"An essential title for students of criminal justice."-Library Journal
“One frightening by-product of the American struggle over capital punishment is the proliferation of Life Without Parole as its bastard offspring. LWOP is embraced without scrutiny by abolitionists who assume that anything is better than execution. It is enshrined as a prosecutorial consolation prize when cases meet the technical standards for 'capital' murder but defendants lack blameworthiness. The unqualified condemnation of LWOP comes from a crazy displacement of distrust that puts extra suffering on offenders because citizens don’t trust those who govern.
Fighting capital punishment must be a central concern in the United States. But threats to human rights rarely develop one at a time, so injustice must be fought on multiple fields of engagement. Ogletree, Sarat, and their distinguished contributors perform an important public service by taking a sustained look at yet another dangerous punitive excess.”
-Franklin Zimring,William G. Simon Professor of Law, University of California, Berkeley
"Life Without Parole raises fundamental concerns both about the justice and the wisdom of this uniquely American phenomenon. It also poses uncomfortable questions for the reform community about the complex intersection between the death penalty and life without parole. If we hope to produce a justice system premised on human rights, we will have to find ways to respond to these challenges. Life Without Parole does a masterful job of pointing us in the right direction to begin that process."
-Marc Mauer,Executive Director, The Sentencing Project
"A timely and engaging wake-up call, Life Without Parole is the first sustained attempt to understand the meaning of the newest weapon in the American punitive armory. This provocative collection, clear-sighted in its prophetic potential, questions whether LWOP is a humane alternative to the death penalty or a fate worse than death. A must-read for all who want to understand the dark underside of twenty-first century democracy in a country where ever more citizens are condemned to a vast penal complex that redefines death as it expands criminality."

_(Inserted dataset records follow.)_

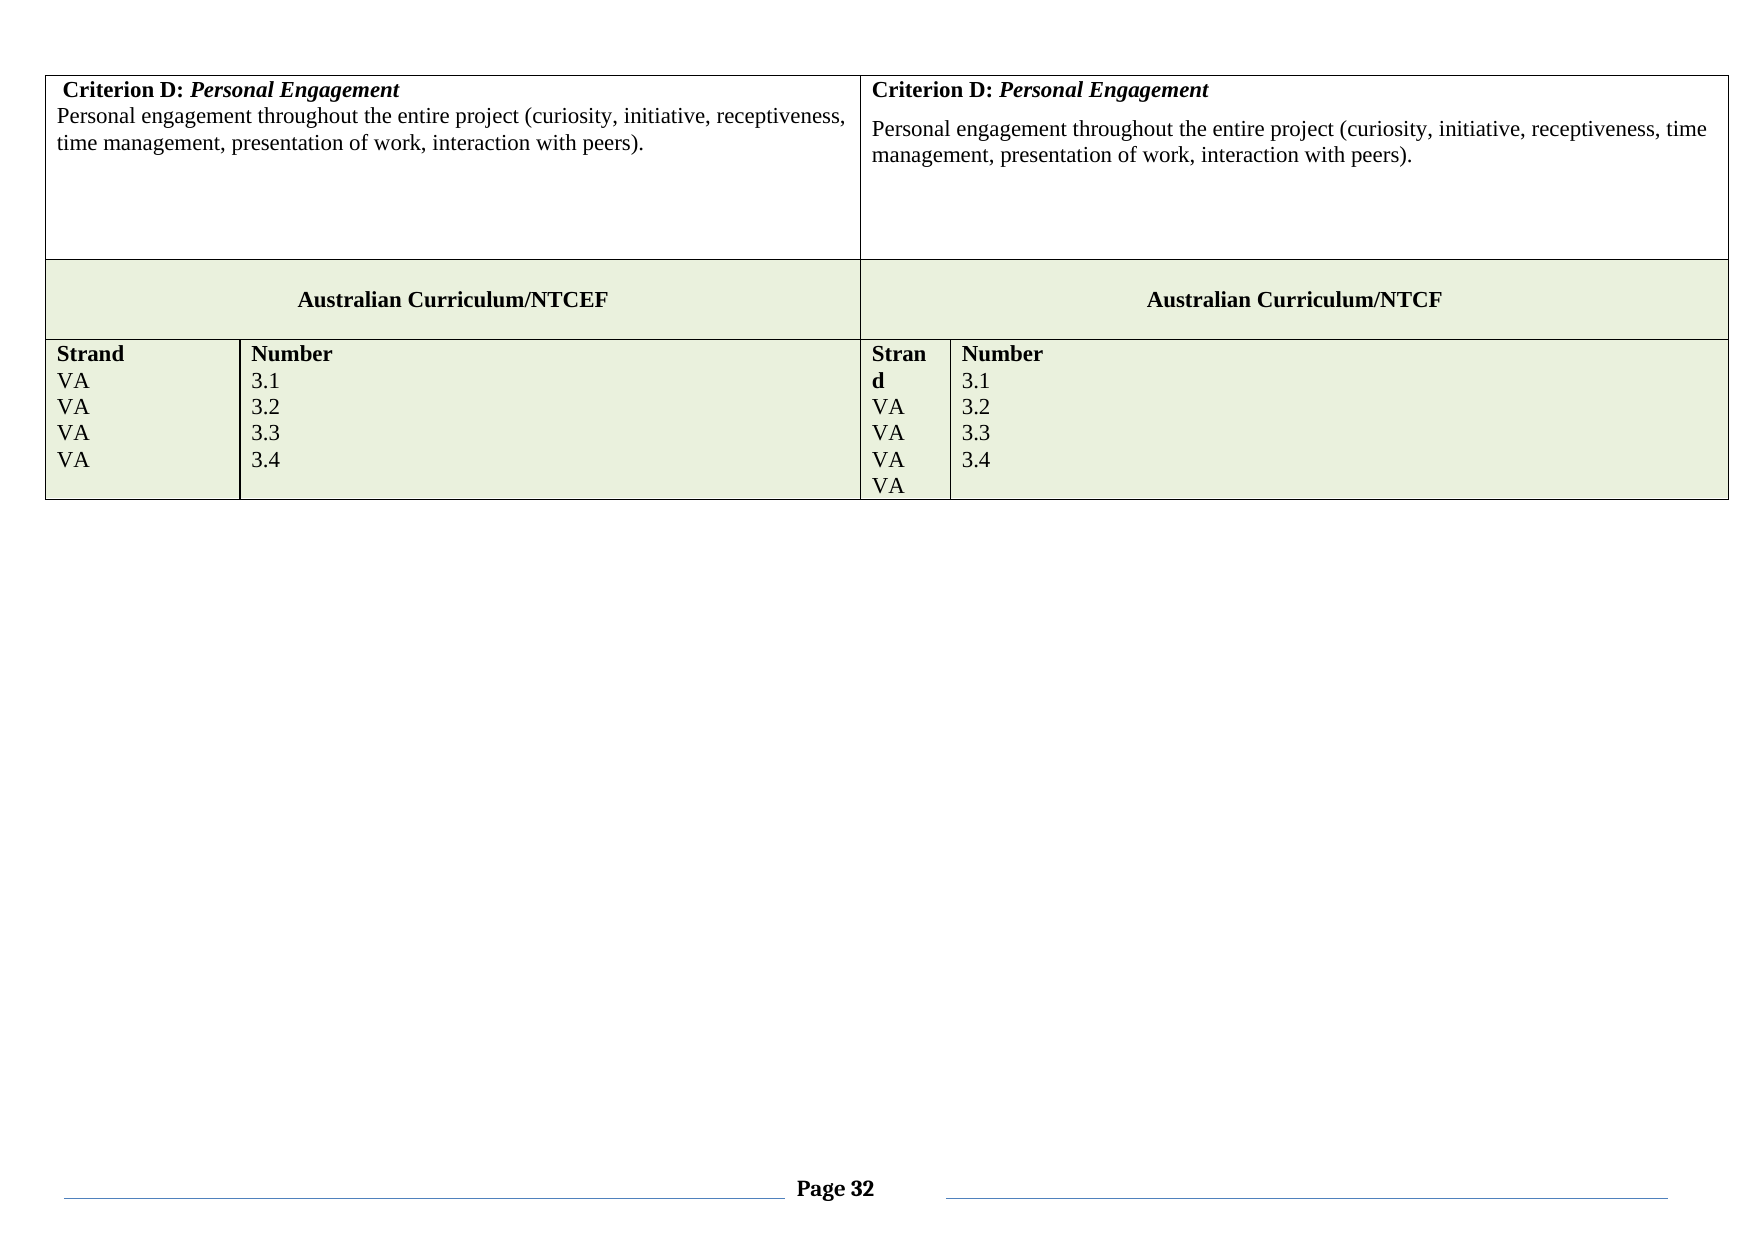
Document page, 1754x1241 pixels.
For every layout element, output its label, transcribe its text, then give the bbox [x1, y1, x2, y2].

table_cell Strand VA VA VA VA [861, 340, 950, 498]
table_cell Number 3.1 3.2 3.3 3.4 [951, 340, 1728, 498]
table_cell Strand VA VA VA VA [46, 340, 239, 498]
table_cell Australian Curriculum/NTCEF [46, 260, 860, 339]
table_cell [46, 76, 860, 259]
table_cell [861, 76, 1728, 259]
table_cell Number 3.1 3.2 3.3 3.4 [241, 340, 860, 498]
table_cell Australian Curriculum/NTCF [861, 260, 1728, 339]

-Colin Dayan,author of The Law is a White Dog
"The authors arguments are valid and strong."-Criminal Law and Criminal Justice Book Review
About the Author
Charles J. Ogletree, Jr. is Jesse Climenko Professor of Law and Executive Director of the Charles Hamilton Houston Institute for Race and Justice at Harvard Law School. Previous collaborations for NYU Press with Austin Sarat include From Lynch Mobs to the Killing State: Race and the Death Penalty in America (2006), When Law Fails: Making Sense of Miscarraiges of Justice (2009), and The Road to Abolition? The Future of Capital Punishment in the United States (2010).
Austin Sarat is William Nelson Cromwell Professor of Jurisprudence and Political Science at Amherst College. Previous collaborations for NYU Press with Charles J. Ogletree include From Lynch Mobs to the Killing State: Race and the Death Penalty in America (2006), When Law Fails: Making Sense of Miscarraiges of Justice (2009), and The Road to Abolition? The Future of Capital Punishment in the United States (2010).